Hi,
I'm trying to use the Windowing and Sliding Window Validator to predict future values. I've watched Thomas Ott YouTube video and looked at other posts in the forum, but I am still not confident using these operators so I'd like to ask some questions. I want to look at the settings at a very basic level to understand how to use them.
Let's say I have 1000 examples in my training set that covers 1000 days of a stock price. Is my understanding here correct?
First, The Windowing operator:
Window size: This is the number of days RapidMiner (RM) will use to predict the future value. If I set it to 10, RM will use 10 days of data to predict the future value. For example (let's not think about holidays and weekends), it will use Jan 1 -> Jan 10 to predict Jan 11.
Step Size: Decides which values to skip, or step over. If the step size is 7, RM will only use the values of Jan 1, 8, 15 etc. The skipped values will be left out and not used for predictions. It is the same as creating a new dataset with the first day of every week, setting step size to 1.

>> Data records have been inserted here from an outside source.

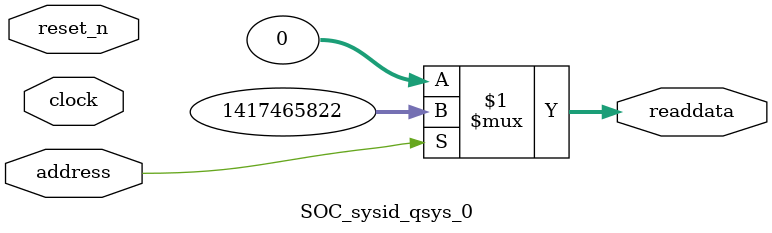
<source format=v>

`timescale 1ns / 1ps
// synthesis translate_on

// turn off superfluous verilog processor warnings 
// altera message_level Level1 
// altera message_off 10034 10035 10036 10037 10230 10240 10030 

module SOC_sysid_qsys_0 (
               // inputs:
                address,
                clock,
                reset_n,

               // outputs:
                readdata
             )
;

  output  [ 31: 0] readdata;
  input            address;
  input            clock;
  input            reset_n;

  wire    [ 31: 0] readdata;
  //control_slave, which is an e_avalon_slave
  assign readdata = address ? 1417465822 : 0;

endmodule




</source>
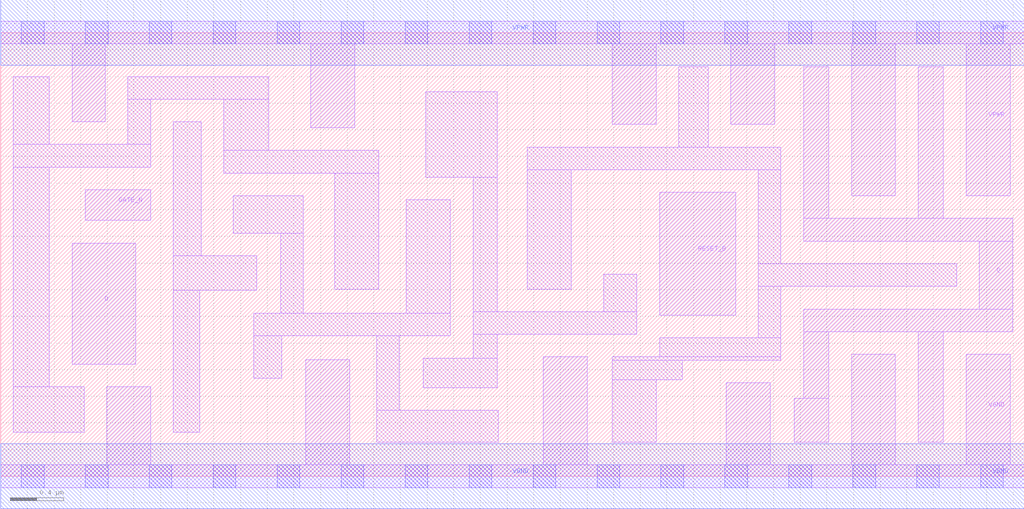
<source format=lef>
# Copyright 2020 The SkyWater PDK Authors
#
# Licensed under the Apache License, Version 2.0 (the "License");
# you may not use this file except in compliance with the License.
# You may obtain a copy of the License at
#
#     https://www.apache.org/licenses/LICENSE-2.0
#
# Unless required by applicable law or agreed to in writing, software
# distributed under the License is distributed on an "AS IS" BASIS,
# WITHOUT WARRANTIES OR CONDITIONS OF ANY KIND, either express or implied.
# See the License for the specific language governing permissions and
# limitations under the License.
#
# SPDX-License-Identifier: Apache-2.0

VERSION 5.7 ;
  NAMESCASESENSITIVE ON ;
  NOWIREEXTENSIONATPIN ON ;
  DIVIDERCHAR "/" ;
  BUSBITCHARS "[]" ;
UNITS
  DATABASE MICRONS 200 ;
END UNITS
MACRO sky130_fd_sc_lp__dlrtn_4
  CLASS CORE ;
  SOURCE USER ;
  FOREIGN sky130_fd_sc_lp__dlrtn_4 ;
  ORIGIN  0.000000  0.000000 ;
  SIZE  7.680000 BY  3.330000 ;
  SYMMETRY X Y R90 ;
  SITE unit ;
  PIN D
    ANTENNAGATEAREA  0.159000 ;
    DIRECTION INPUT ;
    USE SIGNAL ;
    PORT
      LAYER li1 ;
        RECT 0.535000 0.840000 1.015000 1.750000 ;
    END
  END D
  PIN Q
    ANTENNADIFFAREA  1.188600 ;
    DIRECTION OUTPUT ;
    USE SIGNAL ;
    PORT
      LAYER li1 ;
        RECT 5.955000 0.255000 6.215000 0.585000 ;
        RECT 6.025000 0.585000 6.215000 1.085000 ;
        RECT 6.025000 1.085000 7.595000 1.255000 ;
        RECT 6.025000 1.765000 7.595000 1.935000 ;
        RECT 6.025000 1.935000 6.215000 3.075000 ;
        RECT 6.885000 0.255000 7.075000 1.085000 ;
        RECT 6.885000 1.935000 7.075000 3.075000 ;
        RECT 7.345000 1.255000 7.595000 1.765000 ;
    END
  END Q
  PIN RESET_B
    ANTENNAGATEAREA  0.315000 ;
    DIRECTION INPUT ;
    USE SIGNAL ;
    PORT
      LAYER li1 ;
        RECT 4.945000 1.210000 5.515000 2.130000 ;
    END
  END RESET_B
  PIN GATE_N
    ANTENNAGATEAREA  0.159000 ;
    DIRECTION INPUT ;
    USE CLOCK ;
    PORT
      LAYER li1 ;
        RECT 0.635000 1.920000 1.125000 2.150000 ;
    END
  END GATE_N
  PIN VGND
    DIRECTION INOUT ;
    USE GROUND ;
    PORT
      LAYER li1 ;
        RECT 0.000000 -0.085000 7.680000 0.085000 ;
        RECT 0.795000  0.085000 1.125000 0.670000 ;
        RECT 2.290000  0.085000 2.620000 0.875000 ;
        RECT 4.070000  0.085000 4.400000 0.895000 ;
        RECT 5.445000  0.085000 5.775000 0.700000 ;
        RECT 6.385000  0.085000 6.715000 0.915000 ;
        RECT 7.245000  0.085000 7.575000 0.915000 ;
      LAYER mcon ;
        RECT 0.155000 -0.085000 0.325000 0.085000 ;
        RECT 0.635000 -0.085000 0.805000 0.085000 ;
        RECT 1.115000 -0.085000 1.285000 0.085000 ;
        RECT 1.595000 -0.085000 1.765000 0.085000 ;
        RECT 2.075000 -0.085000 2.245000 0.085000 ;
        RECT 2.555000 -0.085000 2.725000 0.085000 ;
        RECT 3.035000 -0.085000 3.205000 0.085000 ;
        RECT 3.515000 -0.085000 3.685000 0.085000 ;
        RECT 3.995000 -0.085000 4.165000 0.085000 ;
        RECT 4.475000 -0.085000 4.645000 0.085000 ;
        RECT 4.955000 -0.085000 5.125000 0.085000 ;
        RECT 5.435000 -0.085000 5.605000 0.085000 ;
        RECT 5.915000 -0.085000 6.085000 0.085000 ;
        RECT 6.395000 -0.085000 6.565000 0.085000 ;
        RECT 6.875000 -0.085000 7.045000 0.085000 ;
        RECT 7.355000 -0.085000 7.525000 0.085000 ;
      LAYER met1 ;
        RECT 0.000000 -0.245000 7.680000 0.245000 ;
    END
  END VGND
  PIN VPWR
    DIRECTION INOUT ;
    USE POWER ;
    PORT
      LAYER li1 ;
        RECT 0.000000 3.245000 7.680000 3.415000 ;
        RECT 0.535000 2.660000 0.785000 3.245000 ;
        RECT 2.325000 2.615000 2.655000 3.245000 ;
        RECT 4.590000 2.640000 4.920000 3.245000 ;
        RECT 5.480000 2.640000 5.810000 3.245000 ;
        RECT 6.385000 2.105000 6.715000 3.245000 ;
        RECT 7.245000 2.105000 7.575000 3.245000 ;
      LAYER mcon ;
        RECT 0.155000 3.245000 0.325000 3.415000 ;
        RECT 0.635000 3.245000 0.805000 3.415000 ;
        RECT 1.115000 3.245000 1.285000 3.415000 ;
        RECT 1.595000 3.245000 1.765000 3.415000 ;
        RECT 2.075000 3.245000 2.245000 3.415000 ;
        RECT 2.555000 3.245000 2.725000 3.415000 ;
        RECT 3.035000 3.245000 3.205000 3.415000 ;
        RECT 3.515000 3.245000 3.685000 3.415000 ;
        RECT 3.995000 3.245000 4.165000 3.415000 ;
        RECT 4.475000 3.245000 4.645000 3.415000 ;
        RECT 4.955000 3.245000 5.125000 3.415000 ;
        RECT 5.435000 3.245000 5.605000 3.415000 ;
        RECT 5.915000 3.245000 6.085000 3.415000 ;
        RECT 6.395000 3.245000 6.565000 3.415000 ;
        RECT 6.875000 3.245000 7.045000 3.415000 ;
        RECT 7.355000 3.245000 7.525000 3.415000 ;
      LAYER met1 ;
        RECT 0.000000 3.085000 7.680000 3.575000 ;
    END
  END VPWR
  OBS
    LAYER li1 ;
      RECT 0.095000 0.330000 0.625000 0.670000 ;
      RECT 0.095000 0.670000 0.365000 2.320000 ;
      RECT 0.095000 2.320000 1.125000 2.490000 ;
      RECT 0.095000 2.490000 0.365000 3.000000 ;
      RECT 0.955000 2.490000 1.125000 2.830000 ;
      RECT 0.955000 2.830000 2.010000 3.000000 ;
      RECT 1.295000 0.330000 1.495000 1.395000 ;
      RECT 1.295000 1.395000 1.920000 1.655000 ;
      RECT 1.295000 1.655000 1.505000 2.660000 ;
      RECT 1.675000 2.275000 2.835000 2.445000 ;
      RECT 1.675000 2.445000 2.010000 2.830000 ;
      RECT 1.745000 1.825000 2.270000 2.105000 ;
      RECT 1.900000 0.735000 2.110000 1.055000 ;
      RECT 1.900000 1.055000 3.375000 1.225000 ;
      RECT 2.100000 1.225000 2.270000 1.825000 ;
      RECT 2.505000 1.405000 2.835000 2.275000 ;
      RECT 2.820000 0.255000 3.735000 0.495000 ;
      RECT 2.820000 0.495000 2.990000 1.055000 ;
      RECT 3.045000 1.225000 3.375000 2.075000 ;
      RECT 3.170000 0.665000 3.725000 0.885000 ;
      RECT 3.190000 2.245000 3.725000 2.885000 ;
      RECT 3.545000 0.885000 3.725000 1.065000 ;
      RECT 3.545000 1.065000 4.775000 1.235000 ;
      RECT 3.545000 1.235000 3.725000 2.245000 ;
      RECT 3.950000 1.405000 4.280000 2.300000 ;
      RECT 3.950000 2.300000 5.855000 2.470000 ;
      RECT 4.525000 1.235000 4.775000 1.515000 ;
      RECT 4.590000 0.255000 4.920000 0.725000 ;
      RECT 4.590000 0.725000 5.115000 0.870000 ;
      RECT 4.590000 0.870000 5.855000 0.895000 ;
      RECT 4.945000 0.895000 5.855000 1.040000 ;
      RECT 5.090000 2.470000 5.310000 3.075000 ;
      RECT 5.685000 1.040000 5.855000 1.425000 ;
      RECT 5.685000 1.425000 7.175000 1.595000 ;
      RECT 5.685000 1.595000 5.855000 2.300000 ;
  END
END sky130_fd_sc_lp__dlrtn_4

</source>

Create label: Here I choose the attribute I want to predict. I set it to "Yes" and chose the closing price attribute.
Here, we also have to set the horizon. Let's say my Window size is 10, step size is 1. If horizon is set to 1, RM will use the values of Jan 1 - Jan 10 to predict the value of Jan 11. If horizon is set to 5, RM will use the values of Jan 1 to Jan 10, to predict the value of Jan 15. Is that right?
Now on to The Sliding Window Validation operator.
Now, as far as I understand, the validator does not improve the model in itself. It is simply a tool to validate whether or not the model I have created is performing well. The results from the validator can be used to understand the model better and optimize it. Correct?
In the validator I find these settings.
Training Window Width
Training Window Step Size
Test Window Width
Horizon
Here, I am not quite sure what to do. Should these settings simply correspond to the settings in the Windowing operator? I believe this is not the right answer.
Following my previous examples, could we create similar examples for these settings to put it into context?